Of course, the exculpatory explanation would be that Trump was trying to pay Bharara a courtesy by explaining why he was breaking his promise and asking him to resign.
It’s clear that Bharara thinks his investigation was shut down, it’s just not 100% clear whether he means his investigation of Trump or his investigation of New York Governor Andrew Cuomo.
By the way, now I know what the Moreland Commission must have felt like.
— Preet Bharara (@PreetBharara) March 12, 2017
That’s a reference to the Moreland Commission to Investigate Public Corruption which was set up by Cuomo in 2013 and shut down in 2014 when its findings started to land a little too close to home for Cuomo’s tastes. The parallel here could be that the target of an investigation is responsible for firing the investigators. Or, it could be that Cuomo has wiggled off the hook a second time. Perhaps Bharara meant to imply both things.
There’s also reporting from New York magazine’s Gabriel Sherman that Bharara’s firing could be related to protecting Roger Ailes and Fox News, who were both in hot water over their handling of sexual harassment allegations.
…on Saturday Trump oversaw the firing of Preet Bharara, the U.S attorney for the Southern District of Manhattan, whose office is in the middle of a high-profile federal investigation of Fox News. The probe, according to sources, is looking at a number of potential crimes, including whether Fox News executives broke laws by allegedly obtaining journalists’ phone records or committed mail and wire fraud by hiding financial settlements paid to women who accused Roger Ailes of sexual harassment. Sources told me that prosecutors have been offering witnesses immunity to testify before a federal grand jury that’s already been impaneled.

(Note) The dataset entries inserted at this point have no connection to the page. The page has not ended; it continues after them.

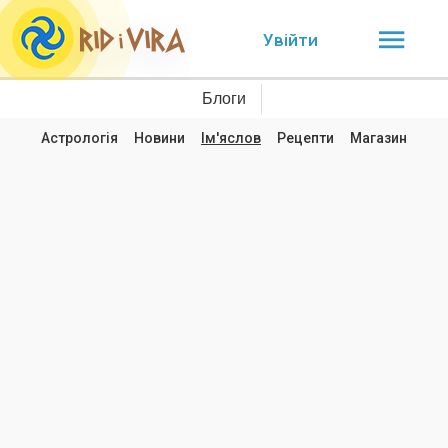
Увійти
Блоги
Астрологія
Новини
Ім'яслов
Рецепти
Магазин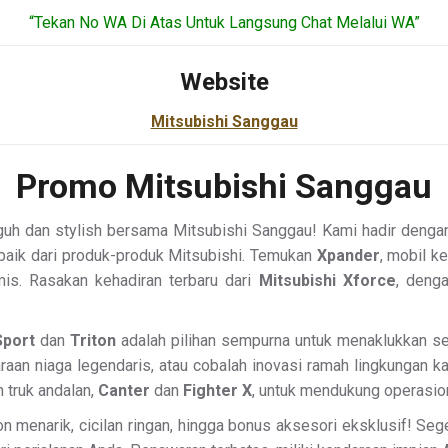
“Tekan No WA Di Atas Untuk Langsung Chat Melalui WA”
Website
Mitsubishi Sanggau
Promo Mitsubishi Sanggau
uh dan stylish bersama Mitsubishi Sanggau! Kami hadir denga
baik dari produk-produk Mitsubishi. Temukan
Xpander
, mobil k
is. Rasakan kehadiran terbaru dari
Mitsubishi Xforce
, denga
Sport
dan
Triton
adalah pilihan sempurna untuk menaklukkan seg
araan niaga legendaris, atau cobalah inovasi ramah lingkungan k
n truk andalan,
Canter
dan
Fighter X
, untuk mendukung operasio
n menarik, cicilan ringan, hingga bonus aksesori eksklusif! S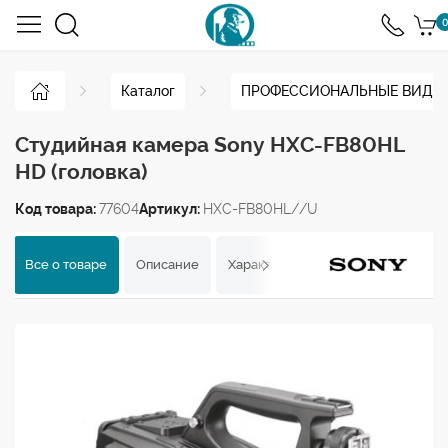
0
Каталог
ПРОФЕССИОНАЛЬНЫЕ ВИДЕ
Студийная камера Sony HXC-FB80HL
HD (головка)
Код товара:
77604
Артикул:
HXC-FB80HL//U
Все о товаре
Описание
Характеристики
Отзывы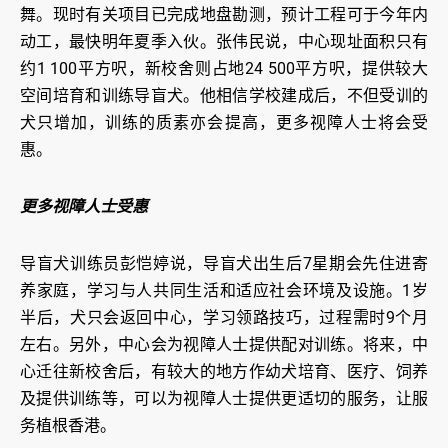
舞。现时有关项目已完成地盘勘测，预计工程可于今年内
动工，最快明年夏季入伙。张伟民说，中心现址面积只有
约1 100平方呎，新校舍则占地24 500平方呎，提供较大
空间培育和训练导盲犬。他相信学校建成后，不但受训的
犬只增加，训练的质素亦会提高，更多视障人士将会受
惠。
更多视障人士受惠
导盲犬训练员彭恺婷说，导盲犬出生后7星期会先住进寄
养家庭，学习与人共同生活和适应社会环境及设施。1岁
半后，犬只会返回中心，学习领路技巧，过程需时9个月
左右。另外，中心会为视障人士提供配对训练。将来，中
心迁往新校舍后，有较大的地方作幼犬培育、医疗、饲养
及提供训练等，可以为视障人士提供更适切的服务，让服
务植根香港。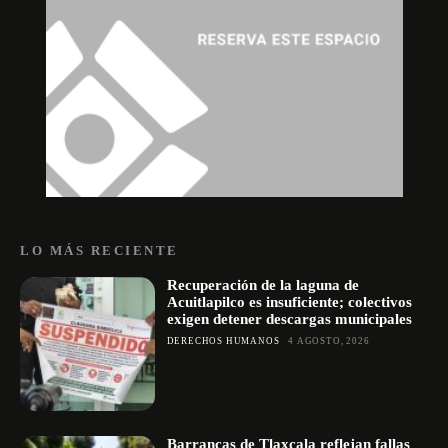
LO MÁS RECIENTE
Recuperación de la laguna de
Acuitlapilco es insuficiente; colectivos
exigen detener descargas municipales
DERECHOS HUMANOS
4 AGOSTO, 2026
Barrancas de Tlaxcala reflejan fallas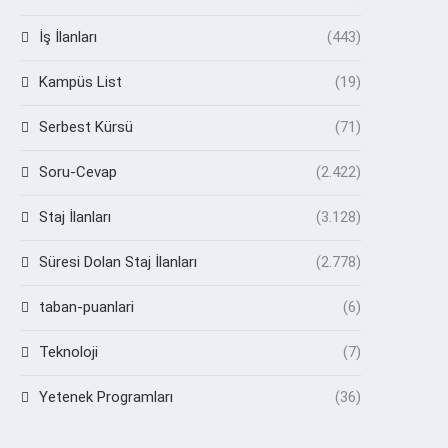
İş İlanları
(443)
Kampüs List
(19)
Serbest Kürsü
(71)
Soru-Cevap
(2.422)
Staj İlanları
(3.128)
Süresi Dolan Staj İlanları
(2.778)
taban-puanlari
(6)
Teknoloji
(7)
Yetenek Programları
(36)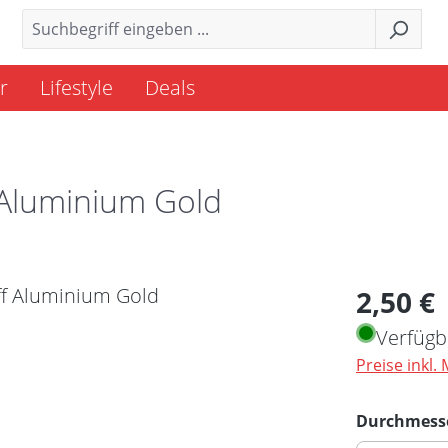
r
Lifestyle
Deals
f Aluminium Gold
Regulärer 
2,50 €
Verfügb
Preise inkl.
Durchmess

The speculation is fueled by two additional tidbits. One is that Sean Hannity of Fox News challenged Trump to fire all Obama-appointed U.S. Attorneys on the air the day before he actually did so. The second is this:
According to the Times, Trump’s short list to replace Bharara includes Marc Mukasey — who just happens to be former Fox News chief Roger Ailes’s personal lawyer.
The timing of these firings is suspicious, and all the more so because the replacements haven’t been lined up. We’ve seen Trump act impulsively in several instances after seeing things on television or reading about them in right-wing media. Two glaring examples include his accusations of voter fraud and his allegations that President Obama was tapping his phones. This whole thing could be no more complicated than that. Hannity challenged him so he acted.
He has ready excuses, including that it’s his undisputed right to ask for these resignations and that they were wholesale, not targeted to any individuals. The former excuse didn’t save the Bush administration from suffering a major scandal that narrowly avoided prosecution for some of the main actors. In this case, the latter excuse may just be a smokescreen to obscure the true targets.
Trump is supposed to provide evidence that he was illegally surveilled to Congress today. It may be that what he turned up instead is evidence or reasonable suspicion that he was being legally surveilled and/or is still under active investigation. What’s clear is that this wasn’t handled in a way designed to avoid being “counterproductive to DOJ operations.” The question is whether that was an unintended consequence of Trump’s impulsiveness or pretty much the entire point.